== Records for processing

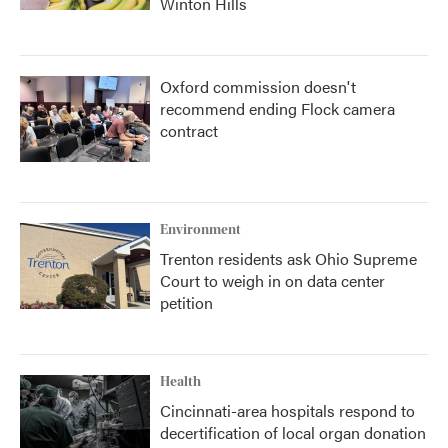
Winton Hills
Oxford commission doesn't
recommend ending Flock camera
contract
Environment
Trenton residents ask Ohio Supreme
Court to weigh in on data center
petition
Health
Cincinnati-area hospitals respond to
decertification of local organ donation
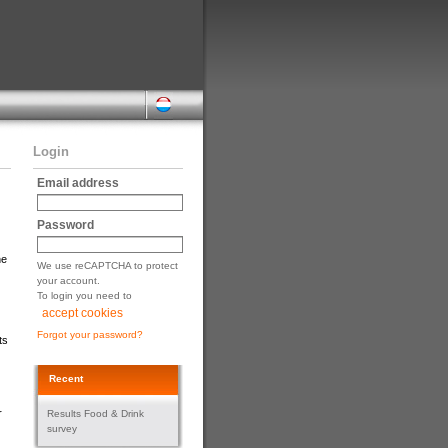
Login
Email address
Password
he
We use reCAPTCHA to protect
your account.
To login you need to
accept cookies
Forgot your password?
ts
Recent
r
Results Food & Drink
survey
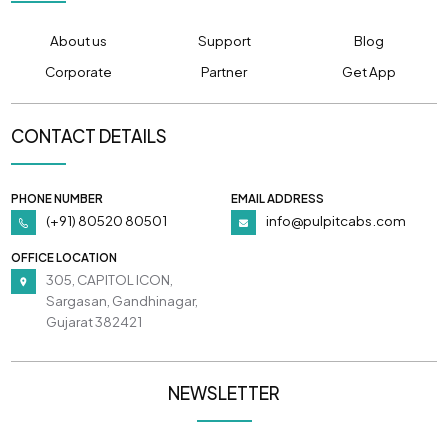
About us
Support
Blog
Corporate
Partner
Get App
CONTACT DETAILS
PHONE NUMBER
EMAIL ADDRESS
(+91) 80520 80501
info@pulpitcabs.com
OFFICE LOCATION
305, CAPITOL ICON,
Sargasan, Gandhinagar,
Gujarat 382421
NEWSLETTER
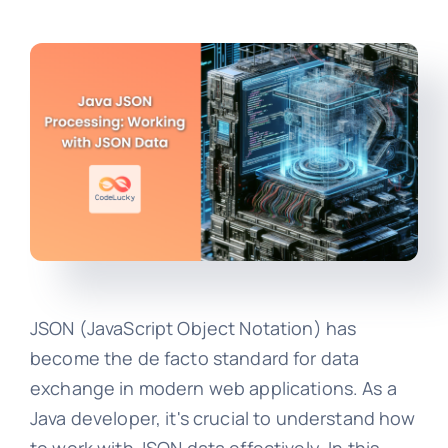
JSON (JavaScript Object Notation) has
become the de facto standard for data
exchange in modern web applications. As a
Java developer, it's crucial to understand how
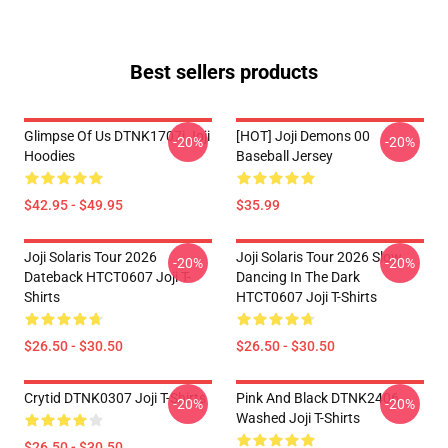
Best sellers products
Glimpse Of Us DTNK1707i Joji
[HOT] Joji Demons 00
-20%
-20%
Hoodies
Baseball Jersey
$42.95 - $49.95
$35.99
Joji Solaris Tour 2026
Joji Solaris Tour 2026 Slow
-20%
-20%
Dateback HTCT0607 Joji T-
Dancing In The Dark
Shirts
HTCT0607 Joji T-Shirts
$26.50 - $30.50
$26.50 - $30.50
Crytid DTNK0307 Joji T-Shirts
Pink And Black DTNK2406
-20%
-20%
Washed Joji T-Shirts
$26.50 - $30.50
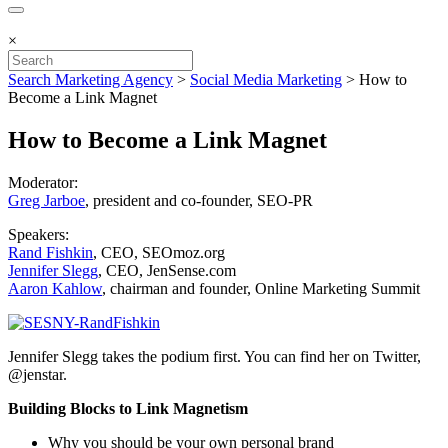
×
Search Marketing Agency
>
Social Media Marketing
>
How to
Become a Link Magnet
How to Become a Link Magnet
Moderator:
Greg Jarboe
, president and co-founder, SEO-PR
Speakers:
Rand Fishkin
, CEO, SEOmoz.org
Jennifer Slegg
, CEO, JenSense.com
Aaron Kahlow
, chairman and founder, Online Marketing Summit
Jennifer Slegg takes the podium first. You can find her on Twitter,
@jenstar.
Building Blocks to Link Magnetism
Why you should be your own personal brand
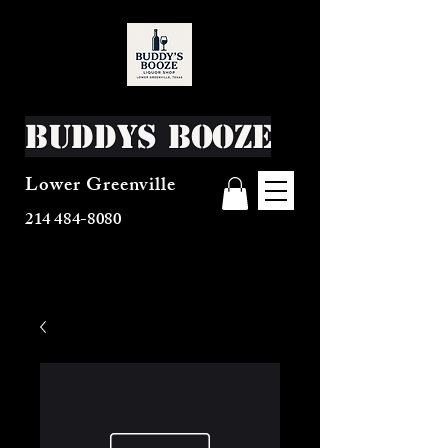
Buddys Booze
Lower Greenville
214 484-8080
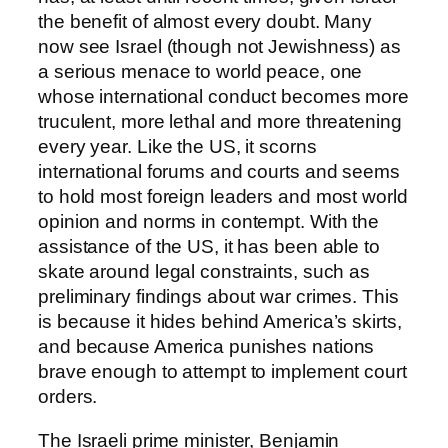
the benefit of almost every doubt. Many
now see Israel (though not Jewishness) as
a serious menace to world peace, one
whose international conduct becomes more
truculent, more lethal and more threatening
every year. Like the US, it scorns
international forums and courts and seems
to hold most foreign leaders and most world
opinion and norms in contempt. With the
assistance of the US, it has been able to
skate around legal constraints, such as
preliminary findings about war crimes. This
is because it hides behind America’s skirts,
and because America punishes nations
brave enough to attempt to implement court
orders.
The Israeli prime minister, Benjamin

====

### Required work
Among the lines above, show every one that contains the string "Link".

### Task solution
Become a Link Magnet
How to Become a Link Magnet
Building Blocks to Link Magnetism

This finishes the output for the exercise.